The reasoning behind the move, however, is far from clear. According to an official department statement, Kissinger's chair was held because he was thought to be the foremost authority in the national security field. But sources in the department said recently that Kissinger's academic superiority in the field was not beyond question, and that senior Faculty had merely not been able to agree on another man for the job.

Certainly one of the real reasons for the vote is that Kissinger-with his first-hand knowledge of how Nixon Administration decisions have been made-would be a valuable intellectual asset to the department. In a recent conversation, Huntington implied this reasoning by saying the department felt that "if he came back in a reasonable period, he'd be better than when he left."

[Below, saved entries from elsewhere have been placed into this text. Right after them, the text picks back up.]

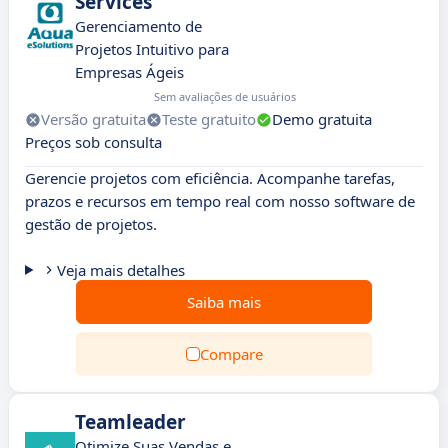
Services
Gerenciamento de
Projetos Intuitivo para
Empresas Ágeis
Sem avaliações de usuários
Versão gratuita
Teste gratuito
Demo gratuita
Preços sob consulta
Gerencie projetos com eficiência. Acompanhe tarefas,
prazos e recursos em tempo real com nosso software de
gestão de projetos.
Veja mais detalhes
Saiba mais
Compare
Teamleader
Otimize Suas Vendas e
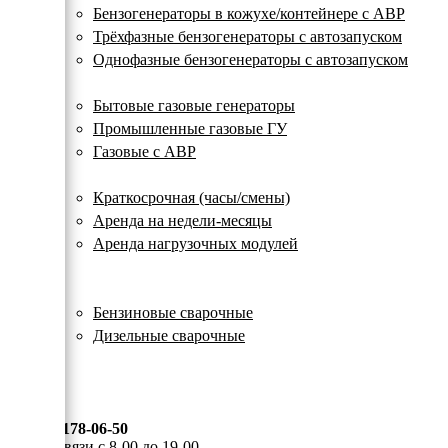
с
Бензогенераторы в кожухе/контейнере с АВР
автозапуском
Трёхфазные бензогенераторы с автозапуском
Однофазные бензогенераторы с автозапуском
Газовые генераторы
Бытовые газовые генераторы
Промышленные газовые ГУ
Газовые с АВР
Аренда генераторов
Краткосрочная (часы/смены)
Аренда на недели-месяцы
Аренда нагрузочных модулей
Электростанции бу
Сварочные генераторы
Бензиновые сварочные
Дизельные сварочные
ОПЛАТА И ДОСТАВКА
КОНТАКТЫ
8 (495) 178-06-50
Мы на связи с 8-00 до 19-00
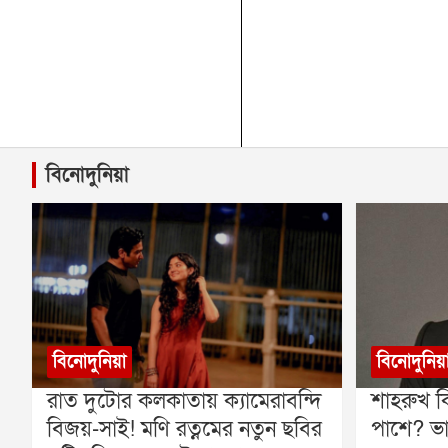
বিনোদুনিয়া
বিনোদুনিয়া
বিনোদুনিয়
রাত দুটোর কলকাতায় ক্যামেরাবন্দি
শাহরুখ ক
বিজয়-সাই! মণি রত্নমের নতুন ছবির
পাশে? ভা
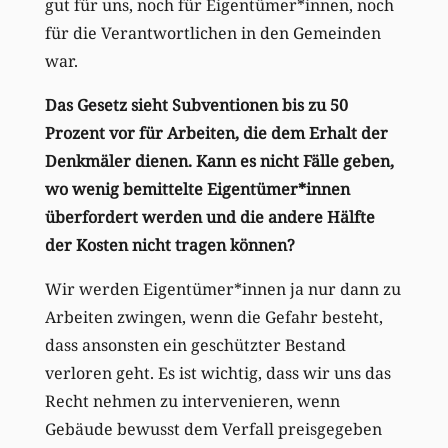
gut für uns, noch für Eigentümer*innen, noch
für die Verantwortlichen in den Gemeinden
war.
Das Gesetz sieht Subventionen bis zu 50
Prozent vor für Arbeiten, die dem Erhalt der
Denkmäler dienen. Kann es nicht Fälle geben,
wo wenig bemittelte Eigentümer*innen
überfordert werden und die andere Hälfte
der Kosten nicht tragen können?
Wir werden Eigentümer*innen ja nur dann zu
Arbeiten zwingen, wenn die Gefahr besteht,
dass ansonsten ein geschützter Bestand
verloren geht. Es ist wichtig, dass wir uns das
Recht nehmen zu intervenieren, wenn
Gebäude bewusst dem Verfall preisgegeben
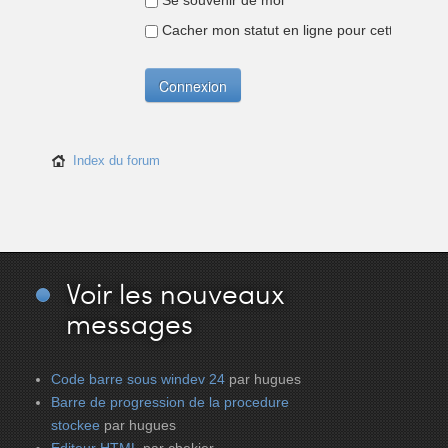
Se souvenir de moi
Cacher mon statut en ligne pour cette sessio
Index du forum
Voir
les nouveaux
messages
Code barre sous windev 24
par hugues
Barre de progression de la procedure
stockee
par hugues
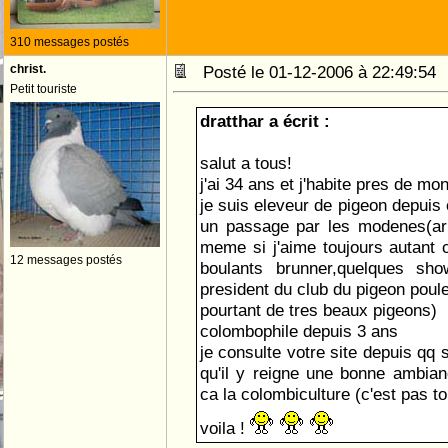
310 messages postés
christ.
Posté le 01-12-2006 à 22:49:5
Petit touriste
dratthar a écrit :
salut a tous!
j'ai 34 ans et j'habite pres de mo
je suis eleveur de pigeon depuis
un passage par les modenes(ar
meme si j'aime toujours autant c
12 messages postés
boulants brunner,quelques sh
president du club du pigeon poule
pourtant de tres beaux pigeons)
colombophile depuis 3 ans
je consulte votre site depuis qq 
qu'il y reigne une bonne ambian
ca la colombiculture (c'est pas to
voila !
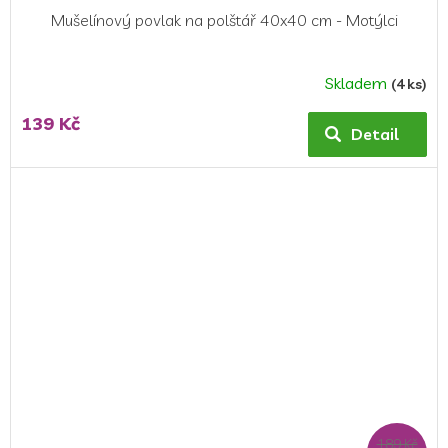
Mušelínový povlak na polštář 40x40 cm - Motýlci
Skladem
(4 ks)
139 Kč
Detail
189 Kč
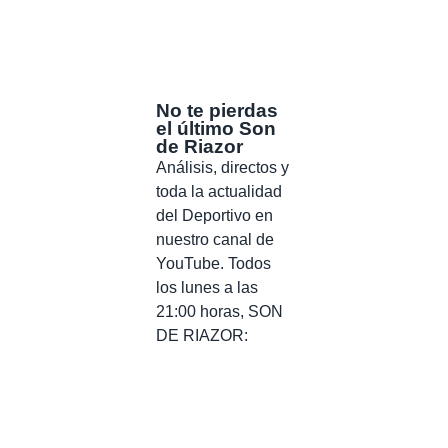
No te pierdas
el último Son
de Riazor
Análisis, directos y
toda la actualidad
del Deportivo en
nuestro canal de
YouTube. Todos
los lunes a las
21:00 horas, SON
DE RIAZOR:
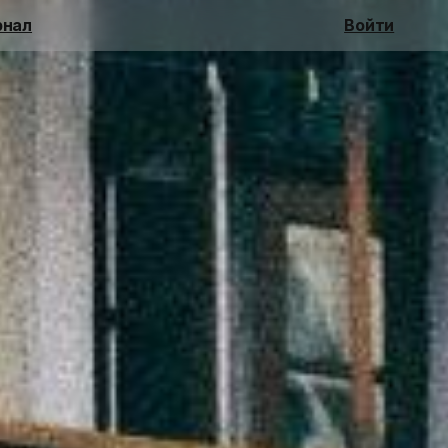
нал
Войти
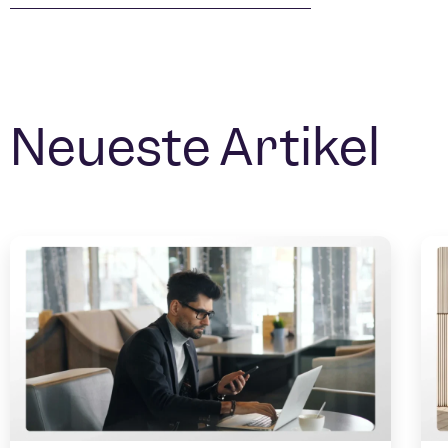
Neueste Artikel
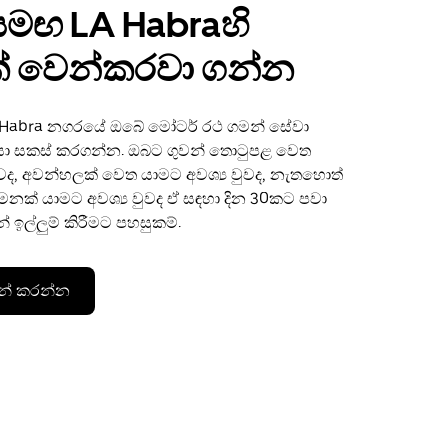
සමඟ LA Habraහි
 වෙන්කරවා ගන්න
 Habra නගරයේ ඔබේ මෝටර් රථ ගමන් සේවා
තියා සකස් කරගන්න. ඔබට ගුවන් තොටුපළ වෙත
ුවද, අවන්හලක් වෙත යාමට අවශ්‍ය වුවද, නැතහොත්
නක් යාමට අවශ්‍ය වුවද ඒ සඳහා දින 30කට පවා
 ඉල්ලුම් කිරීමට පහසුකම්.
න් කරන්න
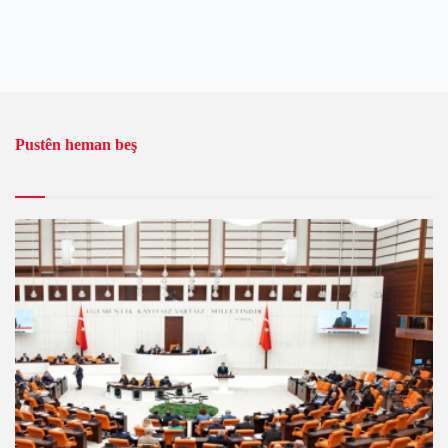
Pustên heman beş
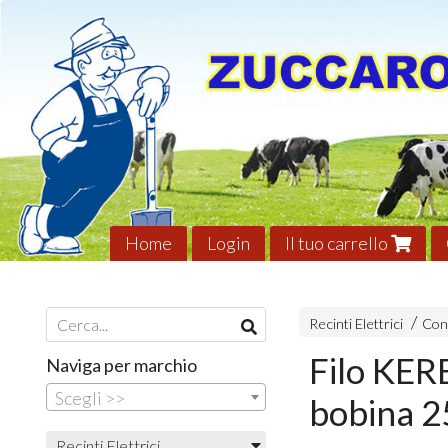
Home
Login
Il tuo carrello
Recinti Elettrici
Con
Filo KER
Naviga per marchio
Scegli >>
bobina 
Recinti Elettrici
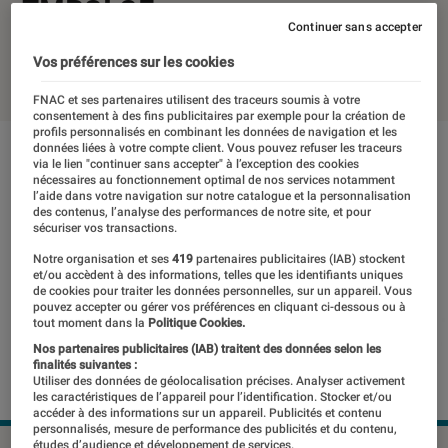
TMBSL35
Continuer sans accepter
19 novembre 2021
・
Par
Margaux
Vos préférences sur les cookies
FNAC et ses partenaires utilisent des traceurs soumis à votre
consentement à des fins publicitaires par exemple pour la création de
profils personnalisés en combinant les données de navigation et les
données liées à votre compte client. Vous pouvez refuser les traceurs
via le lien "continuer sans accepter" à l’exception des cookies
nécessaires au fonctionnement optimal de nos services notamment
l’aide dans votre navigation sur notre catalogue et la personnalisation
des contenus, l’analyse des performances de notre site, et pour
sécuriser vos transactions.
Notre organisation et ses
419
partenaires publicitaires (IAB) stockent
et/ou accèdent à des informations, telles que les identifiants uniques
de cookies pour traiter les données personnelles, sur un appareil. Vous
pouvez accepter ou gérer vos préférences en cliquant ci-dessous ou à
tout moment dans la
Politique Cookies.
Nos partenaires publicitaires (IAB) traitent des données selon les
finalités suivantes :
Utiliser des données de géolocalisation précises. Analyser activement
les caractéristiques de l’appareil pour l’identification. Stocker et/ou
accéder à des informations sur un appareil. Publicités et contenu
personnalisés, mesure de performance des publicités et du contenu,
études d’audience et développement de services.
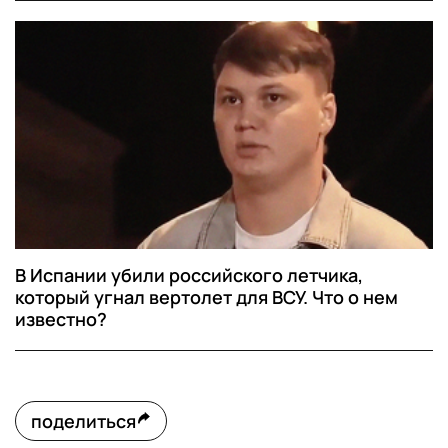
В Испании убили российского летчика,
который угнал вертолет для ВСУ. Что о нем
известно?
поделиться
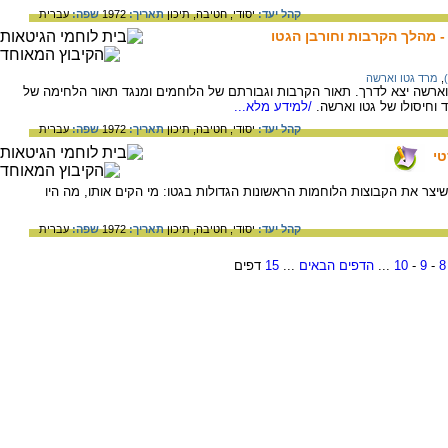
קהל יעד:
יסודי,
חטיבה,
תיכון
תאריך:
1972
שפה:
עברית
,
מרד גטו וארשה
 המרד הגדול בגטו וארשה יצא לדרך. תאור הקרבות וגבורתם של הלוחמים ומנגד תאור הלחימה של
וחיסולו של גטו וארשה.
/למידע מלא...
קהל יעד:
יסודי,
חטיבה,
תיכון
תאריך:
1972
שפה:
עברית
טי
שיצר את הקבוצות הלוחמות הראשונות הגדולות בגטו: מי הקים אותו, מה היו
קהל יעד:
יסודי,
חטיבה,
תיכון
תאריך:
1972
שפה:
עברית
8
-
9
-
10
...
הדפים הבאים
...
15
דפים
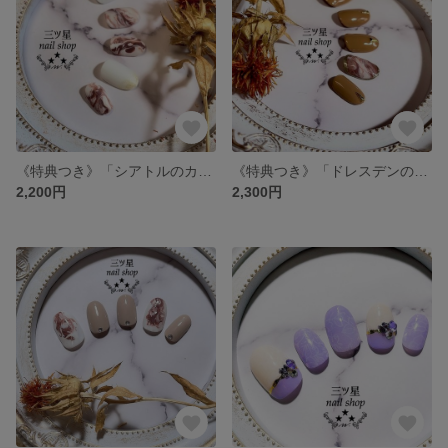
《特典つき》「シアトルのカフェマキアート」
《特典つき》「ドレスデンのミルヒカフェ」
2,200円
2,300円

In fact, the department was being kinder to Kissinger than to another Faculty member who did resign his post in the national administration to retain his Harvard tenure. Daniel Patrick Moynihan, the President's flamboyant advisor on urban affairs, returned to the University this term, reportedly expecting, among other things, to be given a Government department appointment when he arrived. But it was not until Moynihan had an offer from Cornell to wave in the department's face that he was given the privilege of teaching in it.

It also appears that the vote on Kissinger was occasioned by an intricate and, at times, vicious gossip game which has long been a part of the Cambridge-Washington circuit. Since last May-when a dozen senior Faculty members visited the White House for an on-the-record conversation with Kissinger in which they denounced the President's decision to invade Cambodia-one of the most publicly effective objections to national policy has been the opposition of Kissinger's most eminent colleagues. But within government and Washington society, one of Kissinger's most potent weapons is a widespread impression that Harvard really doesn't want him back, that academia is discriminating against him because of his policy, that Harvard's faculty is as totalitarian as the enemy.

At the time of Cambodia, Kissinger refused to correct publicly the false rumor that the visiting Faculty members implied to him that he would never again teach at Harvard if he did not move to reverse the President's policy. A number of observers, in fact, have suggested that Kissinger-a highly insecure man-may in a moment of rashness have started that rumor himself. And last Fall, numerous complaints by Kissinger that he was not even being invited back to Cambridge to give a speech are reported to have spurred the Institute of Politics to host him for an informal briefing on China and Vietnam which took place last January.

At the same time, Kissinger applied pressure to his friends in the department to make some accommodation for him. He got the news shortly after the decision in December. The CRIMSON broke the story of the department's vote five days before Kissinger's tenure was scheduled to lapse, and his formal resignation came the following day. Queried about the CRIMSON report, he played coy and said, "This is a matter for the Govern-ment department and I would not know. I just resigned."

Nonetheless, the vote meant a great deal more to him than he was publicly willing to admit. Most of his professional life had been spent in Cambridge, and most of his closest colleagues were still here. One senior Faculty member-who consults frequently with Kissinger-said recently that Kissinger remains intent on returning here after leaving office. "I think he's very much concerned with place," the Faculty member said.

And in fact, should national policy become a prominent election issue in 1972, Kissinger may find it wise to bail out of the Administration. He has always valued his quiet anonymity as Nixon's confidante, and an election campaign could pull him out of that shell by posing some nasty questions about who made the crucial decisions. And Kissinger has had a major say on every single one.

For their own part, Harvard administrators seem determined to ignore the implications of the Government department's vote for the Faculty leave-of-absence rule, maintaining that Kissinger has formally ended his connection with the University. None-theless, Kissinger has been guaranteed an escape valve until the time of the next President's election in November 1972.